On pourra seulement alors soutenir que la décision des juridictions helvétiques est le seul moyen de pouvoir accéder à la CEDH, qui n’accepte de déclarer recevable un recours qu’après épuisement des recours internes.
Il n’y a donc aucun espoir dans cette voie. La CEDH n’a jamais éprouvé un quelconque intérêt pour les affaires sportives qui ne viennent d’ailleurs jamais à l’audience (il suffit de rappeler les termes de la consultation de l’ancien président de la CEDH Jean-Paul COSTA, mentionné au début de cette étude), pour se faire une religion.

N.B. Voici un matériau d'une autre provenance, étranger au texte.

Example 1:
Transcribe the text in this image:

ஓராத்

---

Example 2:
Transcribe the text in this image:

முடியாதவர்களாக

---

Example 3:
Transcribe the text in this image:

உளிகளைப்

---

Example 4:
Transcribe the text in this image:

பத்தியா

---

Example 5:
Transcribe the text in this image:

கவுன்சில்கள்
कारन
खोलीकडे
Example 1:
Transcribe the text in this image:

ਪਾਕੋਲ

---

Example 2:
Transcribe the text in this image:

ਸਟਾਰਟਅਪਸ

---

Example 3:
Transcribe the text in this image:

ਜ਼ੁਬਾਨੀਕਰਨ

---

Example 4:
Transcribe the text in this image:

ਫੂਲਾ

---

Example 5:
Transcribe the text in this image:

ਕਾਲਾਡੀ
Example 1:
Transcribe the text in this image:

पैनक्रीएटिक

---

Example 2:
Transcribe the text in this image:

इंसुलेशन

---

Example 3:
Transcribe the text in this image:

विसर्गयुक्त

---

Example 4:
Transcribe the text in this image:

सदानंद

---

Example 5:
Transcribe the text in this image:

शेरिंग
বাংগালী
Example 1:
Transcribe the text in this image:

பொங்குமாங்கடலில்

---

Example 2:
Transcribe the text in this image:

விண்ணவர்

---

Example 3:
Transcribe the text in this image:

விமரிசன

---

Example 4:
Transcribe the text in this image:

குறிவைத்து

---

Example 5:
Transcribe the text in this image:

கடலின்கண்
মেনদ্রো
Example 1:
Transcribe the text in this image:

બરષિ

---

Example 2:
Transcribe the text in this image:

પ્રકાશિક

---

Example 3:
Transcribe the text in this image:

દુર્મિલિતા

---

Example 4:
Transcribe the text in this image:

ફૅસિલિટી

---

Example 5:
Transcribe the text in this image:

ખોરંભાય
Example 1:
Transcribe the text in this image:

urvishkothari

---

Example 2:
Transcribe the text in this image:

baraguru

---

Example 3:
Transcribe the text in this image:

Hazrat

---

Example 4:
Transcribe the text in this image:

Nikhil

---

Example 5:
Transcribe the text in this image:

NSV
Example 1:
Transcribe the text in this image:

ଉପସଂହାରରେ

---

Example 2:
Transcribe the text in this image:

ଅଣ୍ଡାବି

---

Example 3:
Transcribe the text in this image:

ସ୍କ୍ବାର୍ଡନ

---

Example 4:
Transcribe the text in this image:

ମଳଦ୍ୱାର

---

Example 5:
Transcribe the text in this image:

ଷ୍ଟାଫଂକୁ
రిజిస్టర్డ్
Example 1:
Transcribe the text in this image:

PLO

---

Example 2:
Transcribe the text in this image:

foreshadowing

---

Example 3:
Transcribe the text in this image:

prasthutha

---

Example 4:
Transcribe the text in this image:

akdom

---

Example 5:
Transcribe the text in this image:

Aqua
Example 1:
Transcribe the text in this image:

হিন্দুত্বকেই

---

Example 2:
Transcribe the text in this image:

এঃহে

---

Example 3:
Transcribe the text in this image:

On peut en conclure que la défense du sportif est pratiquement impossible. D’autant plus que les médias ne se privent pas de diffuser les résultats d’un contrôle positif et de la sanction qui le suit. La solution ne peut être trouvée que dans la préparation des membres des équipes sportives au contrôle dont il peut faire l’objet.
Ainsi, certaines équipes sont assistées en permanence d’un avocat qui est en relation avec le médecin de l’équipe et peut donc utilement la défendre.
Par ailleurs, il faut une préparation en amont des épreuves sportives et insister pour que l’encadrement médical et juridique soit conscient des risques inhérents aux compétitions internationales et à leur articulation avec la préparation qu’elles nécessitent [2].
Enfin, il faut tenir compte de l’évolution des mœurs, la compétition internationale est un spectacle et l’épuisement des possibilités de records est inéluctable.